Синдбад уже был в комнате. Ему тоже слегка перепало, хотя вина была целиком моя. Он ревел, лёжа ничком на кровати. Увидел, что зашёл всего-навсего я, и приутих.

— Вот, любуйся, — показал я Синдбаду свои исхлёстанные ноги, — теперь ты хвастайся.

И половины моего не получил. Я молчал. Сам видит, сколько ему причитавшихся ударов досталось мне. Я знал, что он об этом задумался, и вполне утешался этим.

— Он большой ублюдок, — выругался я, — Правда?

— Ага.

— Он большой ублюдок, — повторил я с наслаждением.

— Он большой ублюдок, — отозвался Синдбад.

Мы залезли под одно одеяло и устроили бой вслепую. Я любил пододеяльную темноту, от которой захочешь, и избавишься. Особенно приятной казалась тяжесть одеял, особенно давление на макушку. И тепло. Откуда-то свет. Кто-то поднял одеяло. А, Синдбад лезет.

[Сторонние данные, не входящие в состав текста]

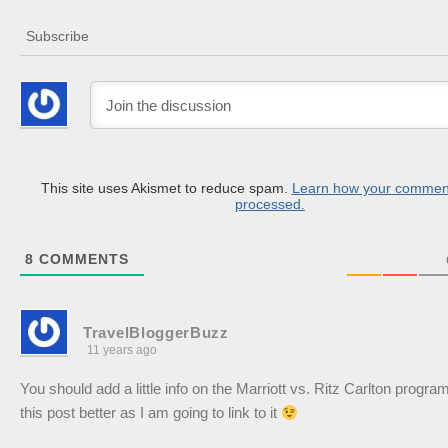
Subscribe
This site uses Akismet to reduce spam.
Learn how your comment
processed.
8
COMMENTS
TravelBloggerBuzz
11 years ago
You should add a little info on the Marriott vs. Ritz Carlton progr
this post better as I am going to link to it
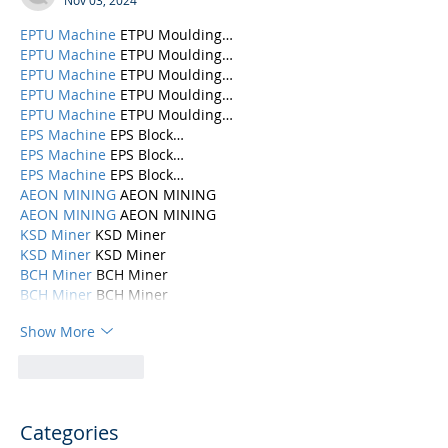
Nov 03, 2024
EPTU Machine
 ETPU Moulding…
EPTU Machine
 ETPU Moulding…
EPTU Machine
 ETPU Moulding…
EPTU Machine
 ETPU Moulding…
EPTU Machine
 ETPU Moulding…
EPS Machine
 EPS Block…
EPS Machine
 EPS Block…
EPS Machine
 EPS Block…
AEON MINING
 AEON MINING
AEON MINING
 AEON MINING
KSD Miner
 KSD Miner
KSD Miner
 KSD Miner
BCH Miner
 BCH Miner
BCH Miner
 BCH Miner
Show More
Like
Reply
Categories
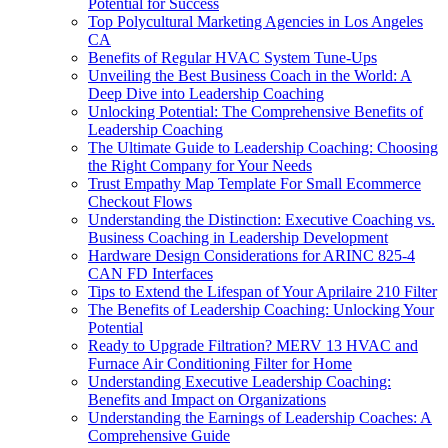
Potential for Success
Top Polycultural Marketing Agencies in Los Angeles
CA
Benefits of Regular HVAC System Tune-Ups
Unveiling the Best Business Coach in the World: A
Deep Dive into Leadership Coaching
Unlocking Potential: The Comprehensive Benefits of
Leadership Coaching
The Ultimate Guide to Leadership Coaching: Choosing
the Right Company for Your Needs
Trust Empathy Map Template For Small Ecommerce
Checkout Flows
Understanding the Distinction: Executive Coaching vs.
Business Coaching in Leadership Development
Hardware Design Considerations for ARINC 825-4
CAN FD Interfaces
Tips to Extend the Lifespan of Your Aprilaire 210 Filter
The Benefits of Leadership Coaching: Unlocking Your
Potential
Ready to Upgrade Filtration? MERV 13 HVAC and
Furnace Air Conditioning Filter for Home
Understanding Executive Leadership Coaching:
Benefits and Impact on Organizations
Understanding the Earnings of Leadership Coaches: A
Comprehensive Guide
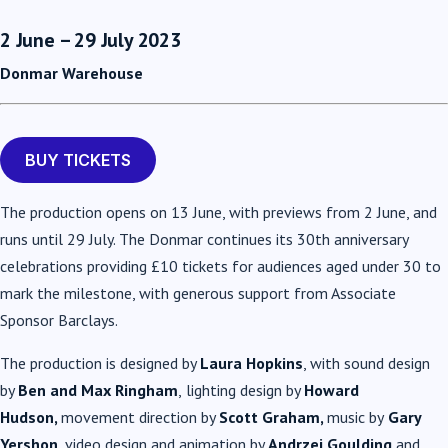
2 June – 29 July 2023
Donmar Warehouse
BUY TICKETS
The production opens on 13 June, with previews from 2 June, and
runs until 29 July. The Donmar continues its 30th anniversary
celebrations providing £10 tickets for audiences aged under 30 to
mark the milestone, with generous support from Associate
Sponsor Barclays.
The production is designed by
Laura Hopkins
, with sound design
by
Ben and Max Ringham
,
lighting design by
Howard
Hudson,
movement direction by
Scott Graham,
music by
Gary
Yershon
, video design and animation by
Andrzej Goulding
and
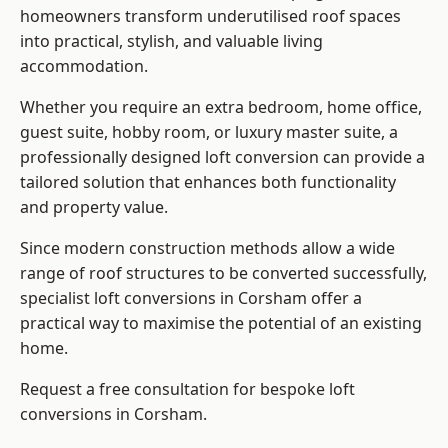
homeowners transform underutilised roof spaces
into practical, stylish, and valuable living
accommodation.
Whether you require an extra bedroom, home office,
guest suite, hobby room, or luxury master suite, a
professionally designed loft conversion can provide a
tailored solution that enhances both functionality
and property value.
Since modern construction methods allow a wide
range of roof structures to be converted successfully,
specialist loft conversions
in Corsham offer a
practical way to maximise the potential of an existing
home.
Request a free consultation for bespoke loft
conversions in Corsham.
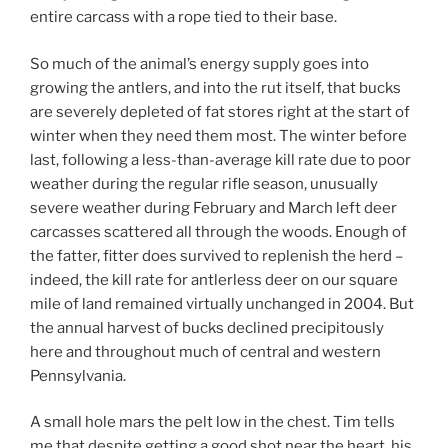
entire carcass with a rope tied to their base.
So much of the animal’s energy supply goes into
growing the antlers, and into the rut itself, that bucks
are severely depleted of fat stores right at the start of
winter when they need them most. The winter before
last, following a less-than-average kill rate due to poor
weather during the regular rifle season, unusually
severe weather during February and March left deer
carcasses scattered all through the woods. Enough of
the fatter, fitter does survived to replenish the herd –
indeed, the kill rate for antlerless deer on our square
mile of land remained virtually unchanged in 2004. But
the annual harvest of bucks declined precipitously
here and throughout much of central and western
Pennsylvania.
A small hole mars the pelt low in the chest. Tim tells
me that despite getting a good shot near the heart, his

Наши жалюзи были из разноцветных пластинок. Однажды, в сильный дождь, я понял, что это узор. Нижняя жёлтая, потом голубая, потом розовая, потом красная. И снова жёлтая. Верх был синий, а рама и шнур — белые. Я лежал на полу, ногами к окошку, и пересчитывал пластинки, всё быстрей и быстрей.

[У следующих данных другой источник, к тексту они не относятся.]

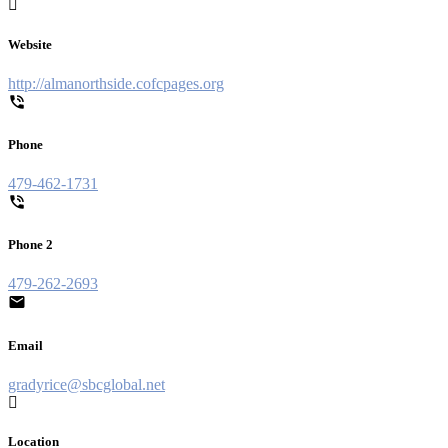
Website
http://almanorthside.cofcpages.org
Phone
479-462-1731
Phone 2
479-262-2693
Email
gradyrice@sbcglobal.net
Location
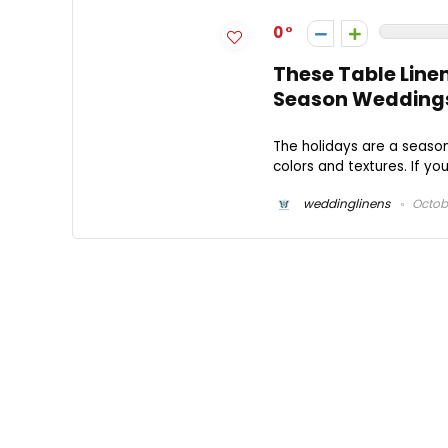
0
These Table Linen
Season Wedding
The holidays are a season 
colors and textures. If you
weddinglinens
Octobe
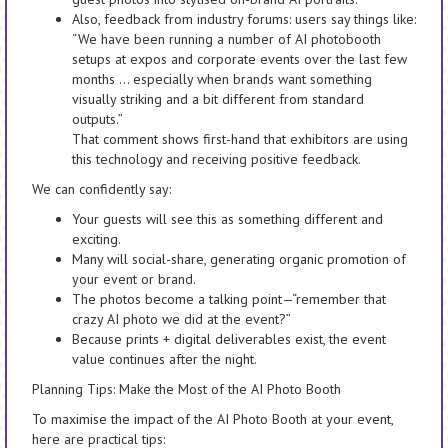
Also, feedback from industry forums: users say things like:
“We have been running a number of AI photobooth
setups at expos and corporate events over the last few
months … especially when brands want something
visually striking and a bit different from standard
outputs.”
That comment shows first-hand that exhibitors are using
this technology and receiving positive feedback.
We can confidently say:
Your guests will see this as something different and
exciting.
Many will social-share, generating organic promotion of
your event or brand.
The photos become a talking point—“remember that
crazy AI photo we did at the event?”
Because prints + digital deliverables exist, the event
value continues after the night.
Planning Tips: Make the Most of the AI Photo Booth
To maximise the impact of the AI Photo Booth at your event,
here are practical tips:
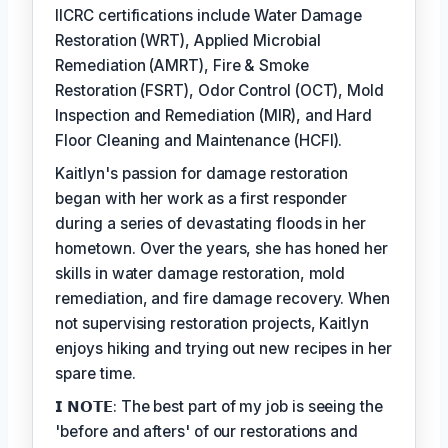
IICRC certifications include Water Damage
Restoration (WRT), Applied Microbial
Remediation (AMRT), Fire & Smoke
Restoration (FSRT), Odor Control (OCT), Mold
Inspection and Remediation (MIR), and Hard
Floor Cleaning and Maintenance (HCFI).
Kaitlyn's passion for damage restoration
began with her work as a first responder
during a series of devastating floods in her
hometown. Over the years, she has honed her
skills in water damage restoration, mold
remediation, and fire damage recovery. When
not supervising restoration projects, Kaitlyn
enjoys hiking and trying out new recipes in her
spare time.
𝗜 𝗡𝗢𝗧𝗘: The best part of my job is seeing the
'before and afters' of our restorations and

В Барритауне у многих вместо занавесок были жалюзи, но у нас единственных (насколько я знал) они висели и в задних комнатах, и в передних. Мы с Кевином обошли все дома и насчитали семнадцать криво висящих жалюзи, и это только в передних окнах, выходящих на улицу. В Барритауне было пятьдесят четыре дома, не считая домов Корпорации и других новых зданий, которые ещё пустовали. Мы обошли каждый: одиннадцать из семнадцати перекосило влево. Справа жалюзи доходили до подоконника, а слева не хватало планок пяти. У Келли были самые безобразные жалюзи, зато из целых десяти пластинок. Миссис Келли сидела в комнате и ничего особенного не делала. У Лайама с Эйданом в комнате, где мы играли, пластинки висели криво и к тому же покоробились. Зато спальня мистера О'Коннелла наверху блистала ровными, красивыми и вечно закрытыми жалюзи. Только в двадцати домах висели занавески.

— Без толку.

У Кевина тоже были разноцветные жалюзи.

— Разноцветные красивее.

— Угу.

Стирая жалюзи (всего второй раз в жизни) маманя набрала полную ванну воды. Я лез помогать, а заодно проверить, в верном ли порядке соберёт их маманя, но в ванной не хватало места. Маманя выдернула шнур изо всех пластинок, каждую выстирала отдельно. Пока она кормила сестрёнок, я сравнивал две жёлтых: стираную и грязную, уложив их рядом. Совершенно разные цвета. Я поскрёб грязь ногтем; показался жёлтый свежий цвет.

Я упрашивал маманю не стирать по одной каждого цвета, всё зудел:

— Ну, не надо, не стирай…

— А почему?

Маманя всегда ждала ответа на этот вопрос. Она действительно хотела знать, почему.

— Чтобы…

Мне было трудно объяснить, это было как тайна.

— Чтобы сравнить.

— Солнышко, они же грязные до тошноты.

Укладываясь спать, я уже понимал, что больше не лежать мне на полу, не любоваться радугой. Маманя пришла выключить свет, положила мне на лоб ладошку. От её рук пахло водой и пылью из-за холодильника. Я убрал голову и подвинулся в уголок.